There are many reasons one might see a counselor. I’m hard-pressed to find someone who doesn’t believe in certain forms of therapy such as premarital counseling, but far too many of us are opposed to individual counseling. This is puzzling because as beautiful and wonderful as it can be, life also full of tough situations, conflicts, trauma, pain, and dilemmas.  Even on the “positive” end of the spectrum, the reality is that leading a fulfilling and purposeful life, especially via work, can also be psychologically demanding.  Furthermore, your choices and behaviors now are undoubtedly influenced by experiences and happenings in your past (good, bad, and otherwise).  Not dealing with these realities can be devastating and stifling to you, your purpose, and your loved ones.  A counselor offers a more objective and detached, yet empathetic, perspective on issues as well as strategies for optimum health in the emotional realm.
All reputable counselors have websites that provide you with information that will help you in your search. Do your research when it comes the type of counseling and counselor that works best for you and the particular aspects of your life that you are interested in making better. And if the first counselor you try isn’t a good fit, don’t give up. Because there is so much diversity in methods, approaches, and personality, there is no formula for finding the perfect counselor. Lastly, when asked why I see a counselor given that right now my life and health are both pretty good, I often reply, “I see a counselor because I want to stay happy and healthy.” Its called preventative medicine folk!
Unsurprisingly, achieving and maintaining balance is an ongoing theme in my life.

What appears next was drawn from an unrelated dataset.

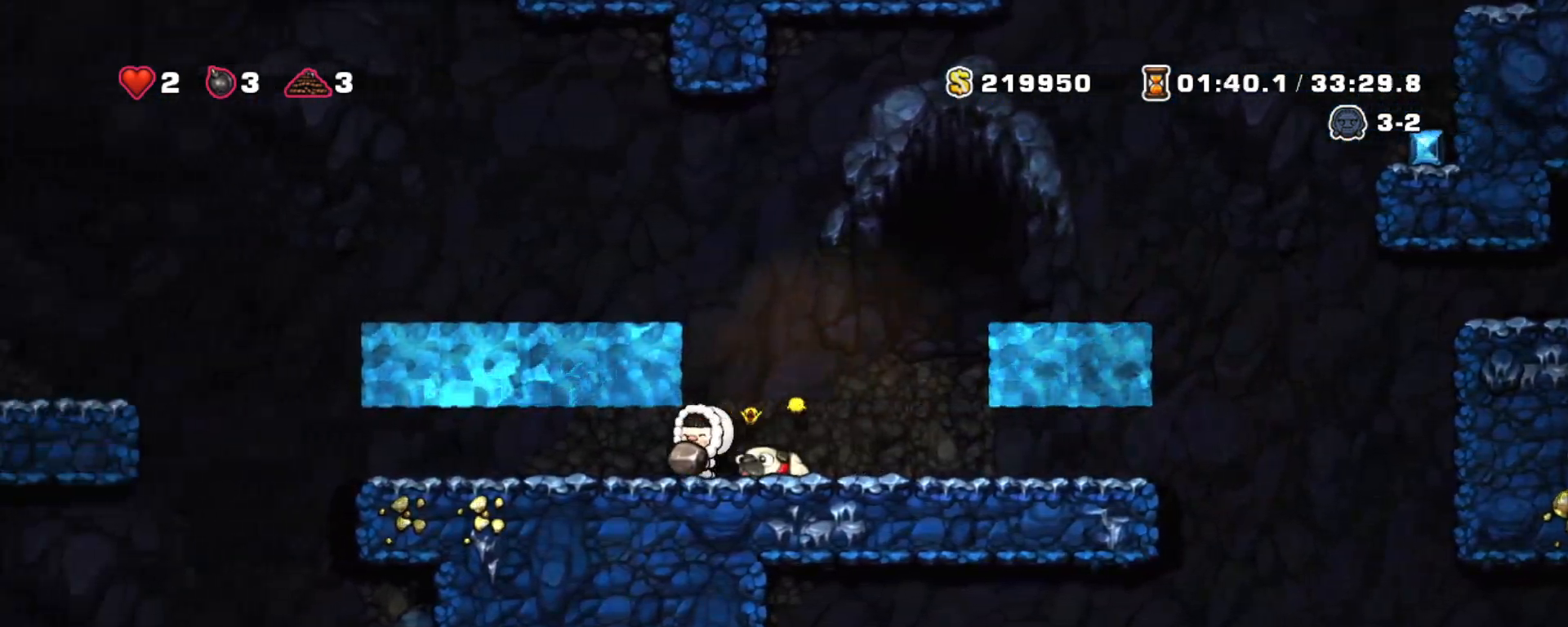
{"keys": ["shift"], "events": [[50, "right", "down"], [100, "left", "up"], [183, "right", "up"]]}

It is at the core of everything mention above. My final comment on health is that I recognize how much I don’t know. I don’t know everything, but I do know how to learn, and most importantly, I know how to reach out to others. Therefore, I even have a balance of people in my life in terms of talents, interests, personality, and relationship type.  I often say to my friends, “see…that’s why I need people like you in my life” because I understand that we all have something unique to offer the world and each other. 
I also don’t expect any one person to fulfill all my emotional needs. During a talk she gave at Spellman a few years ago, bell hooks discussed forming a circle of support. She outlined how the model of an intimate partner being one’s end all be all is fragile and unhealthy, to say the least. The fragility often comes when for some reason that person is gone, and the individual remaining falls under the weight of tremendous emotional distress. Furthermore, being someone’s everything is really exhausting. Like all of life, breaks allow for refreshment and rejuvenation.  hooks argues that having a circle makes it easy for people to enter and leave one’s life. They also allow folks to step up and step back at one time or another. 

A circle is also important for maintaining balance in each of the kinds of relationships we have. Inside a circle there are many more circles. So I have different circles for different aspects of my life; I have friends, family, like-kin friends, best friends (four to be exact, which happen to correlate with my educational journey-- middle school, high school, college, and graduate school), colleagues, mentees, mentors, spiritual advisers, people with whom I share faith, students, teachers, peers in the struggle for a more just world, advisers, and the list undoubtedly goes on. Rather than dwelling on hierarchies between relationships (“blood is thicker than water” is what they say where I’m from), I focus on the beauty and uniqueness that each has to offer. This is important because most of us have all of the relationship types I mention, and more, but not all of us nurture them.  I do--and that’s an unguarded secret to a healthy life.